Wie wir einen Wanderritt planen​​

Ende September 2019 durchreiten Sandra Halter und ich auf einem 6-tägigen Wanderritt ein Gebiet, welches wir noch überhaupt nicht kennen. Wir reiten von Utzenstorf nach Bauma.

Wir sind erfahrene Wanderreiterinnen innerhalb der Schweiz. Die täglichen Streckenabschnitte wählen wir üblicherweise zwischen 20 und 30 Kilometer lang. So haben wir genügend Zeit, um die Landschaft zu geniessen und gemütlich vorwärts zu kommen. Uns ist es wichtig, dass wir angenehme Unterkünfte haben. Wir möchten Stall oder Nachtweiden für unsere Pferde. Unser Nachtlager kann ein einfaches Zimmer oder ‚schlafen im Stroh’ sein. Es freut uns jeweils, wenn wir das Abendessen und das Frühstück direkt bei den Gastgebenden bekommen, so müssen wir selber nicht unterwegs das Essen organisieren. Zudem finden während dem Essen oftmals spannende Gespräche statt.

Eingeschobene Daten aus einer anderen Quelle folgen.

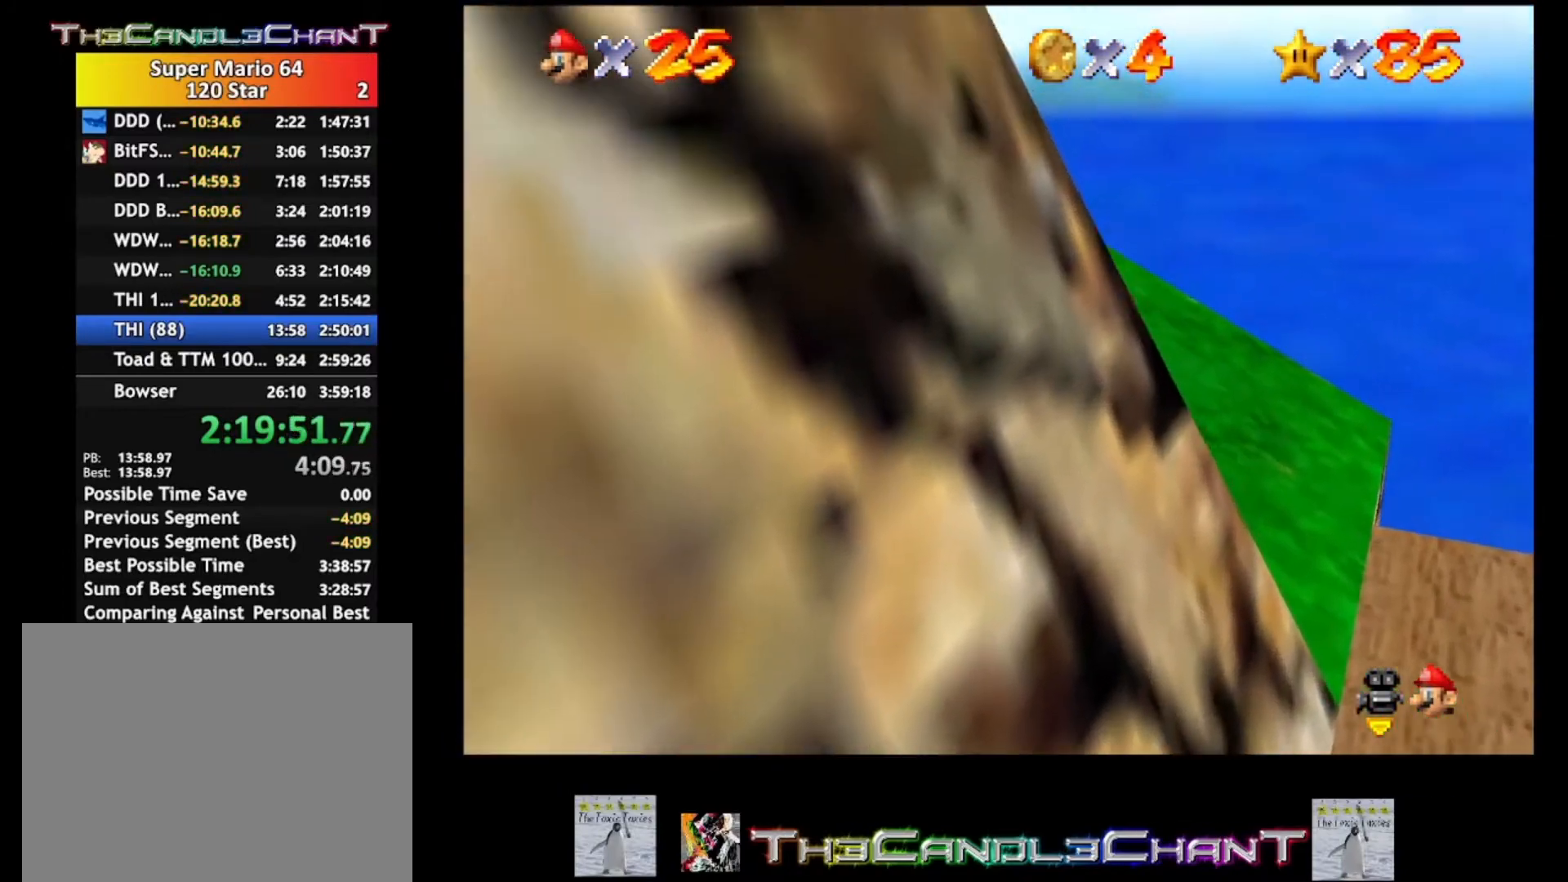
{"buttons": [], "left_stick": "up-left", "right_stick": "center", "events": [[133, "A", "up"], [133, "X", "up"], [300, "A", "down"], [333, "X", "down"], [400, "A", "up"], [467, "X", "up"]]}
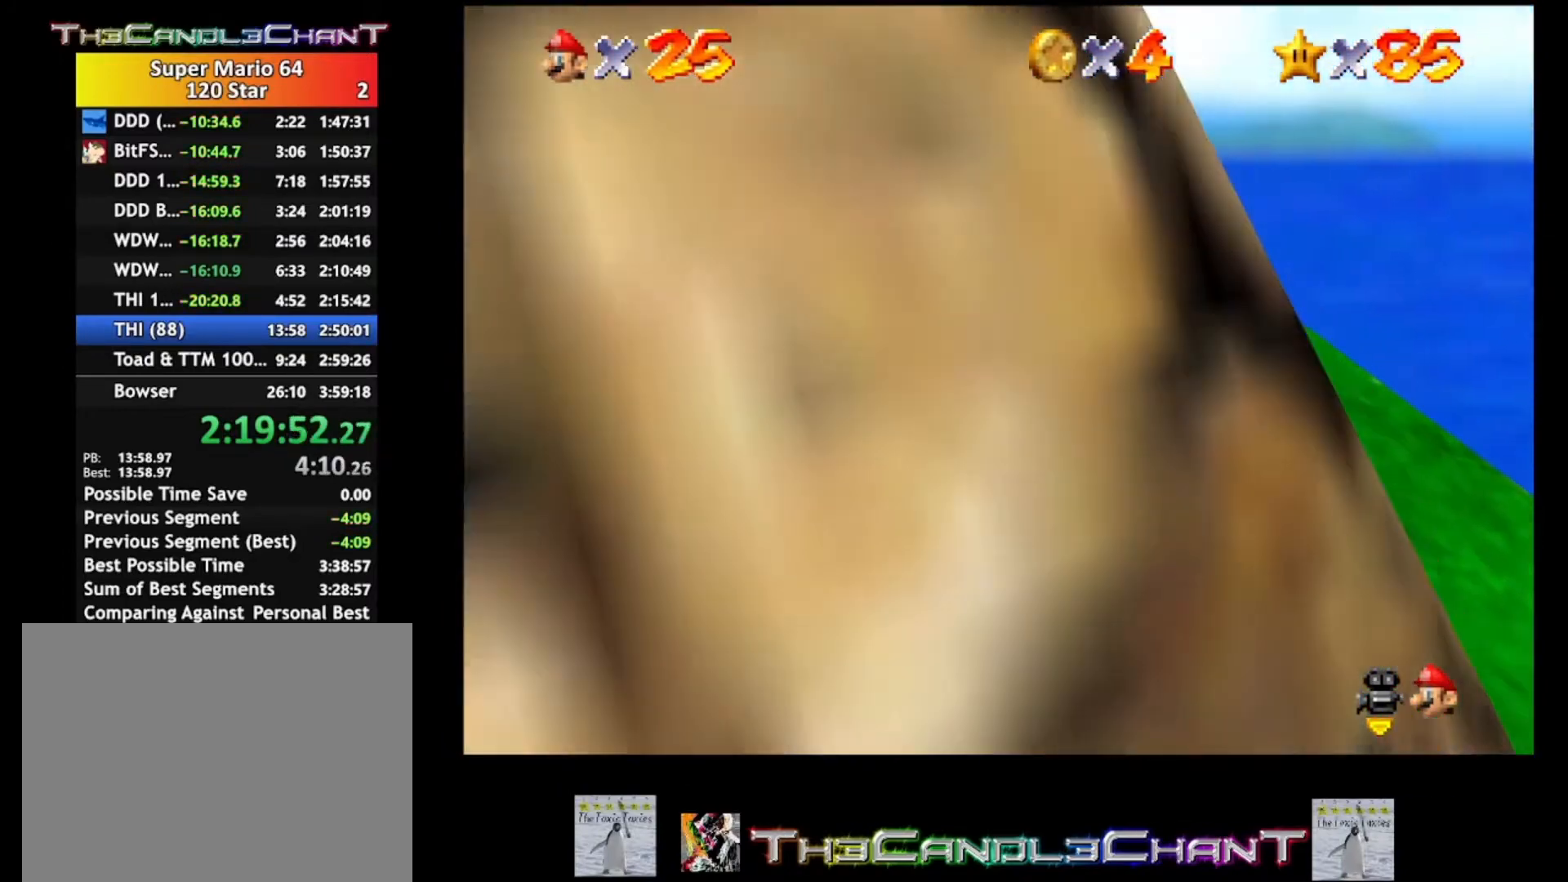
{"buttons": [], "left_stick": "up-left", "right_stick": "center", "events": [[200, "A", "down"], [300, "X", "down"], [400, "A", "up"], [500, "X", "up"]]}
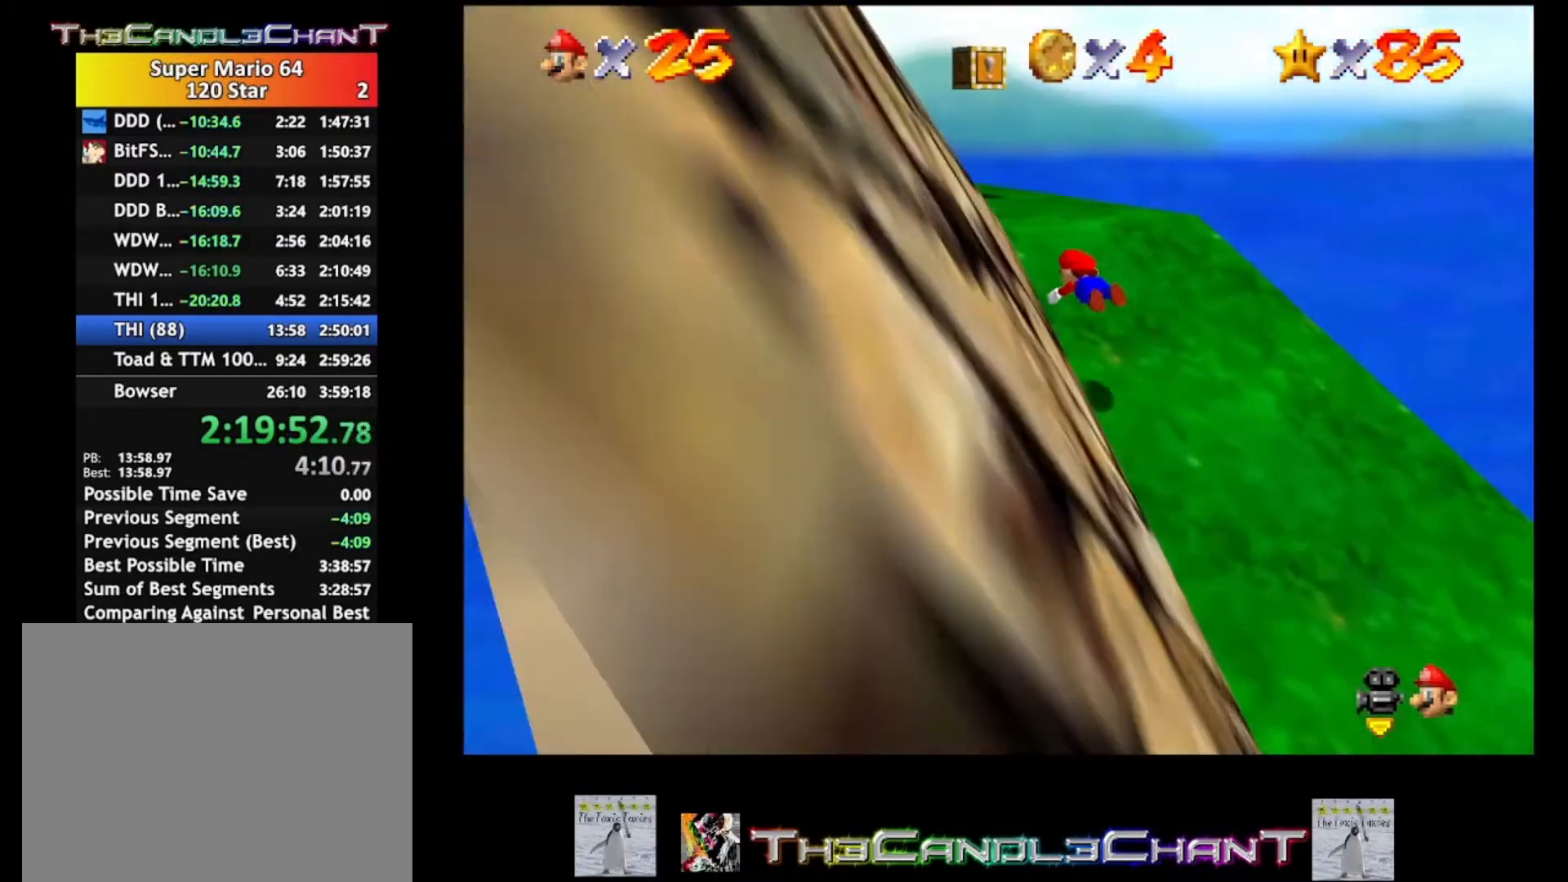
{"buttons": [], "left_stick": "up", "right_stick": "center", "events": [[300, "A", "down"], [300, "left_stick", "up"], [333, "X", "down"], [400, "A", "up"], [433, "X", "up"]]}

Die Unterkünfte suchen wir so: Wir, Sandra und ich, treffen uns einige Wochen vor dem Wanderritt und wählen den Ausgangspunkt. Mit einem Routenplaner (von Telsearch oder Google, u.ä.) finden wir heraus, wie weit wir an einem Tag reiten wollen. Auf der Homepage von Satteltramp finden wir in der Regel Hinweise zu Unterkünften. Dort rufen wir direkt an und buchen die Unterkunft der Reihe nach.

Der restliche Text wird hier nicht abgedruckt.